BEGIN TASK MATERIAL
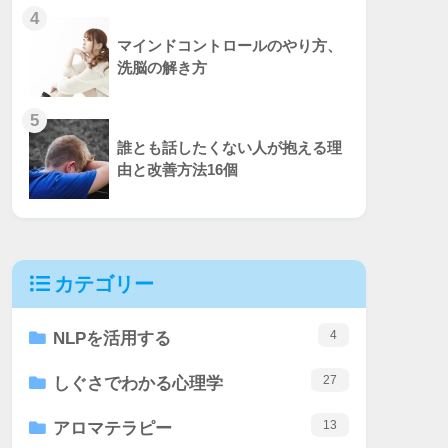
4
マインドコントロールのやり方、
洗脳の解き方
5
誰とも話したくない人が抱える理
由と改善方法16個
カテゴリー
4
NLPを活用する
27
しぐさでわかる心理学
13
アロマテラピー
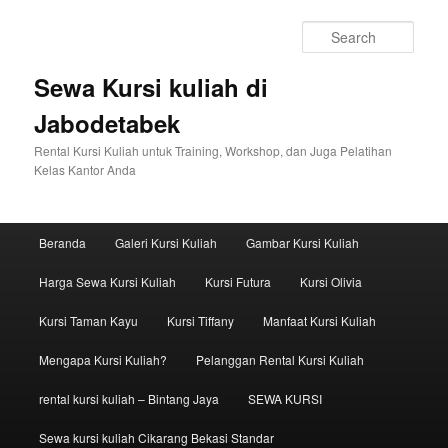
Sear
Sewa Kursi kuliah di
Jabodetabek
Rental Kursi Kuliah untuk Training, Workshop, dan Juga Pelatihan
Kelas Kantor Anda
Main menu
Beranda
Galeri Kursi Kuliah
Gambar Kursi Kuliah
Skip to primary content
Skip to secondary content
Harga Sewa Kursi Kuliah
Kursi Futura
Kursi Olivia
Kursi Taman Kayu
Kursi Tiffany
Manfaat Kursi Kuliah
Mengapa Kursi Kuliah?
Pelanggan Rental Kursi Kuliah
rental kursi kuliah – Bintang Jaya
SEWA KURSI
Sewa kursi kuliah Cikarang Bekasi Standar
END TASK MATERIAL
| ACTIVITY |
Convert every line of text read from the pages in the material above into a Markdown table with the columns "No." and "Text", numbering the lines in order and skipping blank ones. Leave the pictures out of the table.

| RESULT OF THE EXERCISE |
| No. | Text |
|---|---|
| 1 | 4 |
| 2 | マインドコントロールのやり方、 |
| 3 | 洗脳の解き方 |
| 4 | 5 |
| 5 | 誰とも話したくない人が抱える理 |
| 6 | 由と改善方法16個 |
| 7 | カテゴリー |
| 8 | 4 |
| 9 | NLPを活用する |
| 10 | 27 |
| 11 | しぐさでわかる心理学 |
| 12 | 13 |
| 13 | アロマテラピー |
| 14 | Sear |
| 15 | Sewa Kursi kuliah di |
| 16 | Jabodetabek |
| 17 | Rental Kursi Kuliah untuk Training, Workshop, dan Juga Pelatihan |
| 18 | Kelas Kantor Anda |
| 19 | Main menu |
| 20 | Beranda |
| 21 | Galeri Kursi Kuliah |
| 22 | Gambar Kursi Kuliah |
| 23 | Skip to primary content |
| 24 | Skip to secondary content |
| 25 | Harga Sewa Kursi Kuliah |
| 26 | Kursi Futura |
| 27 | Kursi Olivia |
| 28 | Kursi Taman Kayu |
| 29 | Kursi Tiffany |
| 30 | Manfaat Kursi Kuliah |
| 31 | Mengapa Kursi Kuliah? |
| 32 | Pelanggan Rental Kursi Kuliah |
| 33 | rental kursi kuliah – Bintang Jaya |
| 34 | SEWA KURSI |
| 35 | Sewa kursi kuliah Cikarang Bekasi Standar |